Thursday, March 17, 2011

Reliance on Solar Energy, Fossil Fuels May Increase

Concerns about the safety of nuclear power plants following Japan's magnitude-9.0 earthquake could be an unexpected boon for the U.S. solar energy but could also serve as a spur for increased reliance on coal and other fossil fuels.

Balancing the opportunities and challenges of renewable energy development was a unifying theme for speakers at Tuesday's Greentech Media Solar Summit at the Hyatt Grand Champions Resort in Indian Wells.

“Renewables have a hard time being deployed at the scale of nuclear,” said Scott Clavenna, CEO of Greentech Media, an energy industry news and market analysis firm. “If you shut down nuclear, you could argue for the commissioning of coal.

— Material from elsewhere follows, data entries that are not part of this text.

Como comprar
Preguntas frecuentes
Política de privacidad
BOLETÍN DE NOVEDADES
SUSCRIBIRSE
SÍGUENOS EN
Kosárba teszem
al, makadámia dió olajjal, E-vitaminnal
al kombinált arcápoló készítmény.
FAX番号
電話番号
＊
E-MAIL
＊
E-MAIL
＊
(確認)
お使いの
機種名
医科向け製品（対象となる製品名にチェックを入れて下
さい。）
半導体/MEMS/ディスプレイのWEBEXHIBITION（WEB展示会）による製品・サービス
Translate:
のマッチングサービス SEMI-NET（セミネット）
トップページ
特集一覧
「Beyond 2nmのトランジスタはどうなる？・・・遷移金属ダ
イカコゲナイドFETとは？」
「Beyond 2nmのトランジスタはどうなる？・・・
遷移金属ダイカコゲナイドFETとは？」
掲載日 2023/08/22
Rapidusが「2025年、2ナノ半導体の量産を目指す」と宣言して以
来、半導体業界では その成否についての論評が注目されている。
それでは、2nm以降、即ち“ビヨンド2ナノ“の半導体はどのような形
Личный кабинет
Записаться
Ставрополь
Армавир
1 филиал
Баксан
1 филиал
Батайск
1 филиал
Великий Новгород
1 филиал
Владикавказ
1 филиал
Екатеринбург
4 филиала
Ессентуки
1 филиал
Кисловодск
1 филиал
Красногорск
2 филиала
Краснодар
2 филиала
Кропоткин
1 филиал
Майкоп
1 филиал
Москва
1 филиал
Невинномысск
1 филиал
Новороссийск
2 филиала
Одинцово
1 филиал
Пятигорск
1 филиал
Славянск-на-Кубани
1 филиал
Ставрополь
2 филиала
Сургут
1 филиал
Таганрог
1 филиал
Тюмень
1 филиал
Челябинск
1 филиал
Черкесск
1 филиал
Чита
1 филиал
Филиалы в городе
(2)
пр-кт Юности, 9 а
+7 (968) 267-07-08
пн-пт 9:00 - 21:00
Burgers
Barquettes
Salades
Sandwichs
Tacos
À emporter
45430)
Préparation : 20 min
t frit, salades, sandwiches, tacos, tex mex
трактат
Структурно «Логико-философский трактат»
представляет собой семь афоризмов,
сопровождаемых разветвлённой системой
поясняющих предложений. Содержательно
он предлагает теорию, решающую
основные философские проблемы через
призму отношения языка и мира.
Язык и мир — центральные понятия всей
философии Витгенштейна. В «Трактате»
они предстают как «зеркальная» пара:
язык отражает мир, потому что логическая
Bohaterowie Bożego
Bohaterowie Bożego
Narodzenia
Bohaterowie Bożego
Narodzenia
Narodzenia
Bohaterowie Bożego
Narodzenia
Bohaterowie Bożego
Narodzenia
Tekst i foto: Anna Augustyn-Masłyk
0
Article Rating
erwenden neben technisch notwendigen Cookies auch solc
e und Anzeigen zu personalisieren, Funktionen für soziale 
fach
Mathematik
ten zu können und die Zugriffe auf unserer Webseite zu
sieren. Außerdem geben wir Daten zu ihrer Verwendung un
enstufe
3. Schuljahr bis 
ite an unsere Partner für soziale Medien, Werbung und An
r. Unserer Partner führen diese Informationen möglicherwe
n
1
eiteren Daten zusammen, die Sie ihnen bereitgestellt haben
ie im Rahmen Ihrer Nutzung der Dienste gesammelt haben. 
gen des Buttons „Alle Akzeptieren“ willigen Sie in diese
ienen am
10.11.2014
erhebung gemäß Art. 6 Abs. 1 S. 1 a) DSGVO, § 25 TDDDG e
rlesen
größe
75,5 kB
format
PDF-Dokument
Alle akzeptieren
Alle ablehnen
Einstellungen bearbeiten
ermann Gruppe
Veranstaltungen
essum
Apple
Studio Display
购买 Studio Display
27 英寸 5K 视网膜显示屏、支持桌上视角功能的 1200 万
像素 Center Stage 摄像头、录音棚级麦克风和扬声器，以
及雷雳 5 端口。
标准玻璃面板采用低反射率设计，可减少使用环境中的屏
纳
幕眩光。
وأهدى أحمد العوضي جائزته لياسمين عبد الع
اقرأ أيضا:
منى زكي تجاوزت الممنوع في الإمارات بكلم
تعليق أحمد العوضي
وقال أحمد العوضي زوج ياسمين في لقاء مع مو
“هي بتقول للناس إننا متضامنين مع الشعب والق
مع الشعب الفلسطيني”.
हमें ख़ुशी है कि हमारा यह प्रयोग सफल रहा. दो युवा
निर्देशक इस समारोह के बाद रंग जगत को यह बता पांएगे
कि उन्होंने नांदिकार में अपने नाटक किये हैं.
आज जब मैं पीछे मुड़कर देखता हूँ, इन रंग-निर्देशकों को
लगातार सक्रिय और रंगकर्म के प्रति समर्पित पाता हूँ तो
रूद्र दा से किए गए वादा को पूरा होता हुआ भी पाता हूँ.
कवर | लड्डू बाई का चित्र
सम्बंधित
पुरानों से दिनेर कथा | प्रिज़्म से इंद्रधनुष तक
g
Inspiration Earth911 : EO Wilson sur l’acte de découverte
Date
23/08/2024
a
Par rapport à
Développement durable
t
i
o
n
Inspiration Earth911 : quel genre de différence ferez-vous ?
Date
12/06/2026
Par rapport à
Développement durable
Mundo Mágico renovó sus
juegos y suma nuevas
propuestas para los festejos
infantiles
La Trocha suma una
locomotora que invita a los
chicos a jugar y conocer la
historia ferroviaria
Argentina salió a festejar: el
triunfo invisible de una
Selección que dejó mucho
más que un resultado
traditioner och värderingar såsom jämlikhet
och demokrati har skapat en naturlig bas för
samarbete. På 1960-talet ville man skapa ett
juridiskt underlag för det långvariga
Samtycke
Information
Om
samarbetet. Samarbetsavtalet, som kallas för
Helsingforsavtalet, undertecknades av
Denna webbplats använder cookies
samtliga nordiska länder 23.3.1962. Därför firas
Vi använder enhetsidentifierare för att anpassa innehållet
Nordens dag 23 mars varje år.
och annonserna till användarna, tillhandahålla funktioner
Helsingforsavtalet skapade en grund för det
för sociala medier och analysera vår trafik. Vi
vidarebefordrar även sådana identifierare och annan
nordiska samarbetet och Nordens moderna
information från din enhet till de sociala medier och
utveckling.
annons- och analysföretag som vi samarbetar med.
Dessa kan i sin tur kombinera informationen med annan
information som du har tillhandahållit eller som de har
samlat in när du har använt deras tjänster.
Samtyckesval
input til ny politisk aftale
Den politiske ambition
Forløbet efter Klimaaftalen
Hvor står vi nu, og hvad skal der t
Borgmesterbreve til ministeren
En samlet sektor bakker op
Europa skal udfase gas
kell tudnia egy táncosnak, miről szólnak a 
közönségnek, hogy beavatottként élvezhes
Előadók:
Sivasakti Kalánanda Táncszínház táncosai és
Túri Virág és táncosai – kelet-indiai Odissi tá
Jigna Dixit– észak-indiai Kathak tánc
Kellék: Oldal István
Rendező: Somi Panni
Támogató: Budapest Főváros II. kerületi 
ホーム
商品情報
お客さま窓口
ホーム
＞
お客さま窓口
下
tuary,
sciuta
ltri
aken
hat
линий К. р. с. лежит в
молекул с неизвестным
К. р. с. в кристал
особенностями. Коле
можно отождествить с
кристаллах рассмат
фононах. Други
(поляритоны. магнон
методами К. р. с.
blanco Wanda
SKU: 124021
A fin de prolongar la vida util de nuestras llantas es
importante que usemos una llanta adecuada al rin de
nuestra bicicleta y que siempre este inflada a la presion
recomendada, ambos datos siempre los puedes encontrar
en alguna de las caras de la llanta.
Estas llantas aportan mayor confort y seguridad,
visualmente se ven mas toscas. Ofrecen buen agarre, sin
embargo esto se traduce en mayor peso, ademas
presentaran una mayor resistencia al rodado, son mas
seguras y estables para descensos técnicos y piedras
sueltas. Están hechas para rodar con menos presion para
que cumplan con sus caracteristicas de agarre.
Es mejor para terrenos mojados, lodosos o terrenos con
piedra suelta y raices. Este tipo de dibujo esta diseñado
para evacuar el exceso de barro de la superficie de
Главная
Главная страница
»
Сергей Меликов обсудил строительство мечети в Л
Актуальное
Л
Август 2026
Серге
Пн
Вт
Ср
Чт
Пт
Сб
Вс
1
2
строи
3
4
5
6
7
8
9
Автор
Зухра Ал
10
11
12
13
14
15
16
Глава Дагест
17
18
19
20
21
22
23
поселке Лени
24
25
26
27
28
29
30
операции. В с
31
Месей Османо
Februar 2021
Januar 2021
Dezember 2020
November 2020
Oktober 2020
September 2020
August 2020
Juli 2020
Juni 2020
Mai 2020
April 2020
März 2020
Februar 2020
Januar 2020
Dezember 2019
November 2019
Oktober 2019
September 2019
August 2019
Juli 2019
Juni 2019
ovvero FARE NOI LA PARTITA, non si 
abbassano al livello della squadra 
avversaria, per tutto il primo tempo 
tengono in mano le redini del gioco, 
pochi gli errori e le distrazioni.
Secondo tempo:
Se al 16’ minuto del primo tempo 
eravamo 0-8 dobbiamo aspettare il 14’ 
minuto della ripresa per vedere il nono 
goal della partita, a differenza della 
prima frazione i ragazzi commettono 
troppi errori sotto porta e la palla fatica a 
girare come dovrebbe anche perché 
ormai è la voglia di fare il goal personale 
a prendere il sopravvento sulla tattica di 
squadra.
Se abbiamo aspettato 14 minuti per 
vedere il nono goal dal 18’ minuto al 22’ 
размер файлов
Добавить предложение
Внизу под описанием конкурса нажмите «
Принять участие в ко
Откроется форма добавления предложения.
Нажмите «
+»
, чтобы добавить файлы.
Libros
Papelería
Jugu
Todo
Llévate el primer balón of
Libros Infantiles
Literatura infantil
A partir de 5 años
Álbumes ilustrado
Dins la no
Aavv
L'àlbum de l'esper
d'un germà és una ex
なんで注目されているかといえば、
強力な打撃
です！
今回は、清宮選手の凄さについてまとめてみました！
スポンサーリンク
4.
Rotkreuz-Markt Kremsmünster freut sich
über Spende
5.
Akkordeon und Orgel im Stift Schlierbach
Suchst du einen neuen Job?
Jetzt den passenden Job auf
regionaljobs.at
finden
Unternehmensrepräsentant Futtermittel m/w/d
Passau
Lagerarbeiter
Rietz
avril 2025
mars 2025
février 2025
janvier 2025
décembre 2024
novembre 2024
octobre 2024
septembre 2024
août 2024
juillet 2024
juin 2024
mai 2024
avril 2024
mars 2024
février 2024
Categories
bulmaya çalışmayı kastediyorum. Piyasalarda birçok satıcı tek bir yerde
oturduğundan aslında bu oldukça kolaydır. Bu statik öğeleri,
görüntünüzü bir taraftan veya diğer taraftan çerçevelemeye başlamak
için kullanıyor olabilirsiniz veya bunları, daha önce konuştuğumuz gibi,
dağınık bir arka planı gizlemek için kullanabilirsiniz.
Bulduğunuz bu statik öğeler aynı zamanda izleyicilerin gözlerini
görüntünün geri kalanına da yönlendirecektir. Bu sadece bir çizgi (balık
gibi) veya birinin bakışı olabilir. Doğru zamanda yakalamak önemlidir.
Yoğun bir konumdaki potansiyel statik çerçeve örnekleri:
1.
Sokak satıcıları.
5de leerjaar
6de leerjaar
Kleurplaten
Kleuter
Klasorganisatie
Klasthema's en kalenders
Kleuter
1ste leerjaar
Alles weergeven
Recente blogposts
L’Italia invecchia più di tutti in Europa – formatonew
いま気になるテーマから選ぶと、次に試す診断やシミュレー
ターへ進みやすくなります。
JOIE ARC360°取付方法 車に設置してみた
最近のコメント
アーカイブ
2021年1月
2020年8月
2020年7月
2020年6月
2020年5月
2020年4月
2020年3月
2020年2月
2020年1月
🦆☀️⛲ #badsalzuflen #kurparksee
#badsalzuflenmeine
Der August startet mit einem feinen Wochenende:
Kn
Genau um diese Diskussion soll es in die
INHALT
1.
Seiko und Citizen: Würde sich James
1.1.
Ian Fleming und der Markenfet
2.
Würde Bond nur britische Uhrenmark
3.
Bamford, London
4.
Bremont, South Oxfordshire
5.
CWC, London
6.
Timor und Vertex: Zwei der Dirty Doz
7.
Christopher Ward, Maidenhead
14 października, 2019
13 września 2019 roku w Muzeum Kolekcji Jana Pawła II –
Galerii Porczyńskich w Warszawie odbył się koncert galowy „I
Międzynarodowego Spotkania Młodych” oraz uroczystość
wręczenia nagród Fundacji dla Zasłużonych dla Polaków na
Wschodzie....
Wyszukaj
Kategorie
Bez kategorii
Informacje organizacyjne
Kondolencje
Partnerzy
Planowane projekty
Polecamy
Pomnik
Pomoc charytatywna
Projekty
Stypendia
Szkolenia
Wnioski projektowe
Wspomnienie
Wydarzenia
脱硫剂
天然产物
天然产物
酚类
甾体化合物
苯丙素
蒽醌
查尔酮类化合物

It's really hard to transition off fossil fuels.”

Solar and utility executives at the two-day event, which started Monday, pointed to financing, reliability and costs as obstacles for for the industry.

Highlights of Tuesday's presentations included:

Utility-scale solar: Keynote speaker Fong Wan, vice president for energy procurement at Pacific Gas & Electric, challenged the more than 250 summit attendees to bring down costs and improve storage technology so solar power can be used 24/7.

“Your success is what leads to lower customer costs for us,” Wan said. “I prefer forecastable output; I like solar that fits the profile of our customer demand in California.”

Financing: Federal energy grants and loan guarantees are essential to maintain current momentum in larger-scale solar development, but may not be sustainable for the long term, a panel of solar and investment experts said.

“The Treasury grant program enables us to do (larger projects) and get into the global market that is very interested in financing these projects,” said Arno Harris, CEO of Recurrent Energy, a San Francisco solar developer. “The opportunity to tap lenders allows us to sustain our business as a developer and deliver price to market.”

Feed-in tariffs: In a pro-con debate on feed-in tariffs, Barry Cinnamon, CEO of Westinghouse Solar, argued for the incentives, which pay solar owners for their excess production, but said rates must be flexible.

“When there's a policy that sets a price, it's either too high or too low,” he said. “If it's too low, nothing happens. If it's too high, you're going to end up putting out more solar than you need at higher prices.”

Travis Bradford, president of the Prometheus Institute, a nonprofit focusing on sustainable development, favored more market-based incentives such as the California Solar Initiative, which decreases consumer rebates as more solar is installed.

“The real problem with feed-in tariffs is they are going to be polarizing and disappointing, and it's going to create backlash,” he said. “I think the market should set the price.”